(Exercise) Below is a listing from which only part is wanted; return exactly the lines from the one with "但是sample的量却差了好几个数量级, 我们当然是希望用更少的sample来识别出hotset, 即开销更低." up to and including the one with "for ChatGPT CodeInterpreter".

(Material for the task)
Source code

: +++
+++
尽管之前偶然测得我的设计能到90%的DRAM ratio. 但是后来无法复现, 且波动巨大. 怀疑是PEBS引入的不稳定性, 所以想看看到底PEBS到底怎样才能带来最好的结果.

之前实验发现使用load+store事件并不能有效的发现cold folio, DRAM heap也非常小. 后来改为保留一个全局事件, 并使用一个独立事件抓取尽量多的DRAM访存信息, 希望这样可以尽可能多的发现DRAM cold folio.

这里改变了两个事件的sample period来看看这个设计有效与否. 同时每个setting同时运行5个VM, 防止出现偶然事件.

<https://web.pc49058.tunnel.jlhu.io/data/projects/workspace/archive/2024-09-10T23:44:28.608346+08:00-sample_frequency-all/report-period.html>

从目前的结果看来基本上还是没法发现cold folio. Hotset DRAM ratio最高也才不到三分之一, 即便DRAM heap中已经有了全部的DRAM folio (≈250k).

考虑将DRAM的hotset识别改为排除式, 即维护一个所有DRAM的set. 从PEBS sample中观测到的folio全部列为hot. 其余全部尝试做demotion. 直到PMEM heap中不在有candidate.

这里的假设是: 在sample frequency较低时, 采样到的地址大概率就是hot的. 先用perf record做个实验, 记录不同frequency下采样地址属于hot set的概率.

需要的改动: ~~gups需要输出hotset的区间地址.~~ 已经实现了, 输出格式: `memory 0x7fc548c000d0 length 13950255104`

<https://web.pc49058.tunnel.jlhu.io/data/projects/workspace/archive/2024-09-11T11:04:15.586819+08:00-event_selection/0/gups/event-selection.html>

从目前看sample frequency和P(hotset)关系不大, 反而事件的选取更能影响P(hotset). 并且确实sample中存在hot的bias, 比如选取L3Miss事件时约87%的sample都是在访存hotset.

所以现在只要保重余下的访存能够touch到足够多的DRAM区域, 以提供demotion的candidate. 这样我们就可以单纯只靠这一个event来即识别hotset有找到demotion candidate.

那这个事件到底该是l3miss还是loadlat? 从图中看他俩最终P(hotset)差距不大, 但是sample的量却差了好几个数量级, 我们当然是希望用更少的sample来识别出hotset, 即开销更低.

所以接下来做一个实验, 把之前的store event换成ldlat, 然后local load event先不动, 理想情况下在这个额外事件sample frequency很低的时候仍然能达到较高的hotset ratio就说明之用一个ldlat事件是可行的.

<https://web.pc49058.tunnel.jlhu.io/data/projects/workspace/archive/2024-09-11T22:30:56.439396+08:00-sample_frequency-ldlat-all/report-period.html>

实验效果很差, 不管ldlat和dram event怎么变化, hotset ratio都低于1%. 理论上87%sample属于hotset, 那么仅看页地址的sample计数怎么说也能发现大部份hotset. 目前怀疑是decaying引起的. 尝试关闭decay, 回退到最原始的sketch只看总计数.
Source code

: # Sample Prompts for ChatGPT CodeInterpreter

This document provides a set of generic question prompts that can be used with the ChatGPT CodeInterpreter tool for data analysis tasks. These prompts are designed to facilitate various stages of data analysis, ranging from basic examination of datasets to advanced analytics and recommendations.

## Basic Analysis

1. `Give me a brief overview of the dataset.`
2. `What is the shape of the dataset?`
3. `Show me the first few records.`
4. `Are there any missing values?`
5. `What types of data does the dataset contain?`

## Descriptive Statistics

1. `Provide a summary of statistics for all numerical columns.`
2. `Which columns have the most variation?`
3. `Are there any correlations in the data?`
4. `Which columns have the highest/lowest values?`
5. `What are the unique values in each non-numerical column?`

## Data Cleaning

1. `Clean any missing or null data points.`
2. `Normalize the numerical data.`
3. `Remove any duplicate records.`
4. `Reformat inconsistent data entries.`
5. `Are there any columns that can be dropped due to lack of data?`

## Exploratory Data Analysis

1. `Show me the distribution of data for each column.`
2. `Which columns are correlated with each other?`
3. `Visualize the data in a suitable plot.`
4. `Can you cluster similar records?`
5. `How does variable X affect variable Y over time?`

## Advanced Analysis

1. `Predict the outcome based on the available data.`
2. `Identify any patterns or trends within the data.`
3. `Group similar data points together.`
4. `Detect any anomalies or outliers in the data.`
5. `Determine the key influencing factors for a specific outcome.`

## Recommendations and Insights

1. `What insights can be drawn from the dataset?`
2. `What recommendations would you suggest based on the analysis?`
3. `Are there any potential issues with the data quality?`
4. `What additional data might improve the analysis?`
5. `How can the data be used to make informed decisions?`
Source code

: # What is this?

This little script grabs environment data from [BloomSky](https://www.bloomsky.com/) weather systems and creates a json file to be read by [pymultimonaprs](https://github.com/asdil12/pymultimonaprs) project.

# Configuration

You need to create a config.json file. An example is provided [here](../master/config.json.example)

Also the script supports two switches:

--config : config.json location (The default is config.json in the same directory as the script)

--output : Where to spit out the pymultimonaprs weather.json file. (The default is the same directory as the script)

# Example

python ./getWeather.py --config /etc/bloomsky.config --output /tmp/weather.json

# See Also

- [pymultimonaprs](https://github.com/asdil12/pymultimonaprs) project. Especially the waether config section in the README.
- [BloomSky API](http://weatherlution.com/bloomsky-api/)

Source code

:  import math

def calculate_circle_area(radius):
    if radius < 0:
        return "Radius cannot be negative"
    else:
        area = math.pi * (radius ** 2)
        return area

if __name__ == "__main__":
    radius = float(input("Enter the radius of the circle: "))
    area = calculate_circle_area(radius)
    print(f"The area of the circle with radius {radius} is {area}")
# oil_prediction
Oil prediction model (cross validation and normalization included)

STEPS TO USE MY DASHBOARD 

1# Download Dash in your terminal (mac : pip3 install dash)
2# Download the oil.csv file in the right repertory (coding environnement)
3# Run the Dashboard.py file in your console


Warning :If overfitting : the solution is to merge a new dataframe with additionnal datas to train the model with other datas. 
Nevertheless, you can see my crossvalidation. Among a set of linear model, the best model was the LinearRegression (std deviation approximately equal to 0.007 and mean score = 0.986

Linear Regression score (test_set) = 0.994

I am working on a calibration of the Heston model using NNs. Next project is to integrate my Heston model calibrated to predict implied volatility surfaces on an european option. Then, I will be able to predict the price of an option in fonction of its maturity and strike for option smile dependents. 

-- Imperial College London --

(Answer area)
那这个事件到底该是l3miss还是loadlat? 从图中看他俩最终P(hotset)差距不大, 但是sample的量却差了好几个数量级, 我们当然是希望用更少的sample来识别出hotset, 即开销更低.

所以接下来做一个实验, 把之前的store event换成ldlat, 然后local load event先不动, 理想情况下在这个额外事件sample frequency很低的时候仍然能达到较高的hotset ratio就说明之用一个ldlat事件是可行的.

<https://web.pc49058.tunnel.jlhu.io/data/projects/workspace/archive/2024-09-11T22:30:56.439396+08:00-sample_frequency-ldlat-all/report-period.html>

实验效果很差, 不管ldlat和dram event怎么变化, hotset ratio都低于1%. 理论上87%sample属于hotset, 那么仅看页地址的sample计数怎么说也能发现大部份hotset. 目前怀疑是decaying引起的. 尝试关闭decay, 回退到最原始的sketch只看总计数.
Source code

: # Sample Prompts for ChatGPT CodeInterpreter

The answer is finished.